- **ASSIGNMENT**: An exact copy of the listing below is the answer, with the pictures removed.
= = = = = = =
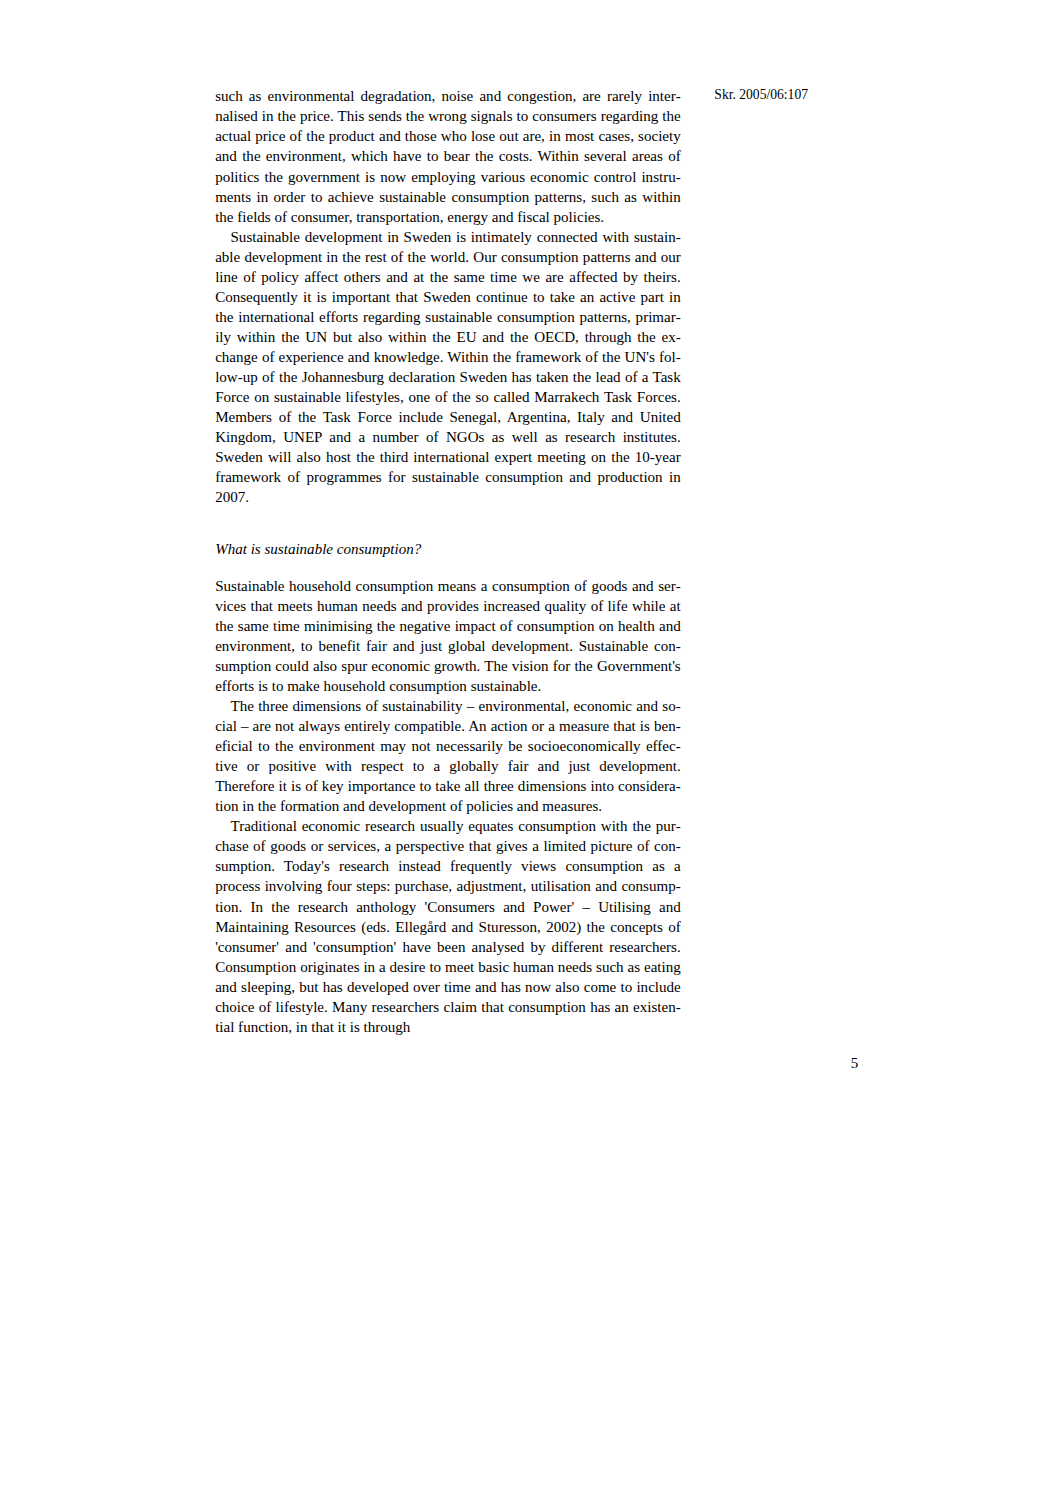Skr. 2005/06:107
such as environmental degradation, noise and congestion, are rarely internalised in the price. This sends the wrong signals to consumers regarding the actual price of the product and those who lose out are, in most cases, society and the environment, which have to bear the costs. Within several areas of politics the government is now employing various economic control instruments in order to achieve sustainable consumption patterns, such as within the fields of consumer, transportation, energy and fiscal policies.
Sustainable development in Sweden is intimately connected with sustainable development in the rest of the world. Our consumption patterns and our line of policy affect others and at the same time we are affected by theirs. Consequently it is important that Sweden continue to take an active part in the international efforts regarding sustainable consumption patterns, primarily within the UN but also within the EU and the OECD, through the exchange of experience and knowledge. Within the framework of the UN's follow-up of the Johannesburg declaration Sweden has taken the lead of a Task Force on sustainable lifestyles, one of the so called Marrakech Task Forces. Members of the Task Force include Senegal, Argentina, Italy and United Kingdom, UNEP and a number of NGOs as well as research institutes. Sweden will also host the third international expert meeting on the 10-year framework of programmes for sustainable consumption and production in 2007.
What is sustainable consumption?
Sustainable household consumption means a consumption of goods and services that meets human needs and provides increased quality of life while at the same time minimising the negative impact of consumption on health and environment, to benefit fair and just global development. Sustainable consumption could also spur economic growth. The vision for the Government's efforts is to make household consumption sustainable.
The three dimensions of sustainability – environmental, economic and social – are not always entirely compatible. An action or a measure that is beneficial to the environment may not necessarily be socioeconomically effective or positive with respect to a globally fair and just development. Therefore it is of key importance to take all three dimensions into consideration in the formation and development of policies and measures.
Traditional economic research usually equates consumption with the purchase of goods or services, a perspective that gives a limited picture of consumption. Today's research instead frequently views consumption as a process involving four steps: purchase, adjustment, utilisation and consumption. In the research anthology 'Consumers and Power' – Utilising and Maintaining Resources (eds. Ellegård and Sturesson, 2002) the concepts of 'consumer' and 'consumption' have been analysed by different researchers. Consumption originates in a desire to meet basic human needs such as eating and sleeping, but has developed over time and has now also come to include choice of lifestyle. Many researchers claim that consumption has an existential function, in that it is through
5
= = = = = = =
- **COMPLETED TASK**:
Skr. 2005/06:107
such as environmental degradation, noise and congestion, are rarely internalised in the price. This sends the wrong signals to consumers regarding the actual price of the product and those who lose out are, in most cases, society and the environment, which have to bear the costs. Within several areas of politics the government is now employing various economic control instruments in order to achieve sustainable consumption patterns, such as within the fields of consumer, transportation, energy and fiscal policies.
Sustainable development in Sweden is intimately connected with sustainable development in the rest of the world. Our consumption patterns and our line of policy affect others and at the same time we are affected by theirs. Consequently it is important that Sweden continue to take an active part in the international efforts regarding sustainable consumption patterns, primarily within the UN but also within the EU and the OECD, through the exchange of experience and knowledge. Within the framework of the UN's follow-up of the Johannesburg declaration Sweden has taken the lead of a Task Force on sustainable lifestyles, one of the so called Marrakech Task Forces. Members of the Task Force include Senegal, Argentina, Italy and United Kingdom, UNEP and a number of NGOs as well as research institutes. Sweden will also host the third international expert meeting on the 10-year framework of programmes for sustainable consumption and production in 2007.
What is sustainable consumption?
Sustainable household consumption means a consumption of goods and services that meets human needs and provides increased quality of life while at the same time minimising the negative impact of consumption on health and environment, to benefit fair and just global development. Sustainable consumption could also spur economic growth. The vision for the Government's efforts is to make household consumption sustainable.
The three dimensions of sustainability – environmental, economic and social – are not always entirely compatible. An action or a measure that is beneficial to the environment may not necessarily be socioeconomically effective or positive with respect to a globally fair and just development. Therefore it is of key importance to take all three dimensions into consideration in the formation and development of policies and measures.
Traditional economic research usually equates consumption with the purchase of goods or services, a perspective that gives a limited picture of consumption. Today's research instead frequently views consumption as a process involving four steps: purchase, adjustment, utilisation and consumption. In the research anthology 'Consumers and Power' – Utilising and Maintaining Resources (eds. Ellegård and Sturesson, 2002) the concepts of 'consumer' and 'consumption' have been analysed by different researchers. Consumption originates in a desire to meet basic human needs such as eating and sleeping, but has developed over time and has now also come to include choice of lifestyle. Many researchers claim that consumption has an existential function, in that it is through
5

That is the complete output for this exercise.